Cloud Native describes an architectural approach that emphasizes application workloads that are portable, modular and isolate between different cloud deployment models and cloud service Providers (CSP).
CSP's commonly describes Cloud Native as a term meaning everything built on the CSP.
This is more so better described as being called "Cloud First".
Some descrive Cloud Native being 4 key principles:
- Microservices
- Containerization
- Continous Delivery
- DevOps
Note
In the context of this exam, Cloud Native will mean technologies like kubernetes and CNCF projects that are both distributed and agnostic to any Cloud Service Provider (CSP).
Cloud Native technologies empower organizations to build and run scalable applications in modern, dynamic, environments such as public, private and hybrid clouds.

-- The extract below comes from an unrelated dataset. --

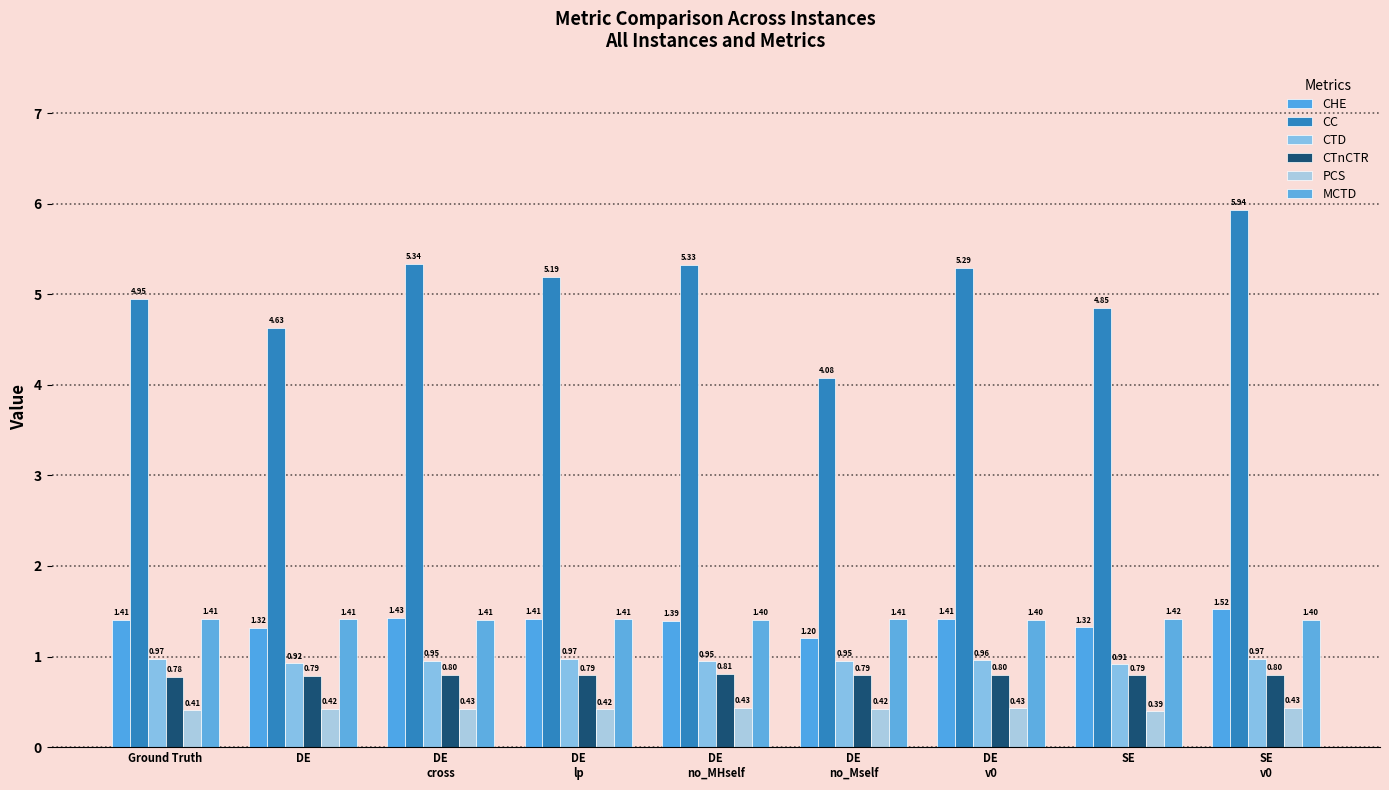

At how many categories does at least one series exceed 1?

9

Containers, services, meshes, micriservices, immitable infrastructure, and declarative APIs exemplify this approach.
These techniques enale looselu coupled systems that are resilient, manageable and observable.
Combined with robust automation, they allow engineers, to make high impact changes, frequently and predictably with minimal toll.

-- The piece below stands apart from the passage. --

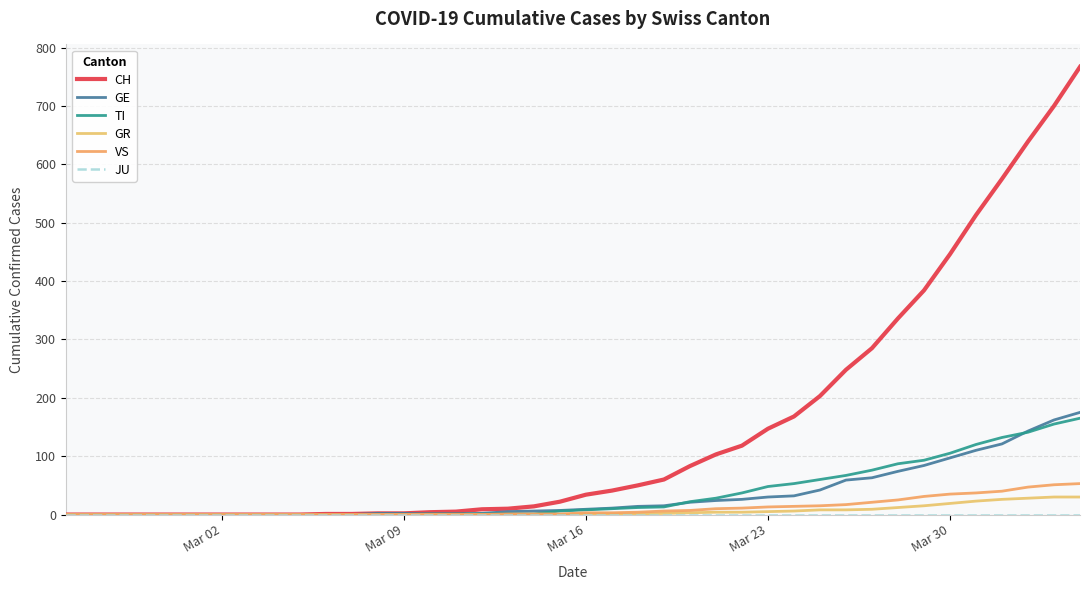

Is this an area chart (filled region under the line)?

No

The Cloud Native Foundation seeks to drive adoption of this paradigm by fostering and sustaining an ecosystem of open source, vendor neutral projects.
A Cloud Service Provider (CSP)
- A collection of cloud services
- Strong application integration and synergies between services
- Utilizing metered billing
- Under a single unified API
Example:
- AWS
- Azure
- IBM
- many more
Cloud Native
- a workload, application, or system designed to run on cloud services and takes advantage of cloud offerings.
Tip
Cloud-Native workloads cannot take advantage of all or full the advantage of CSPs because CSPs intentionally have proprietary technology to encourage you to use their managed services with exclusive integrations with other services.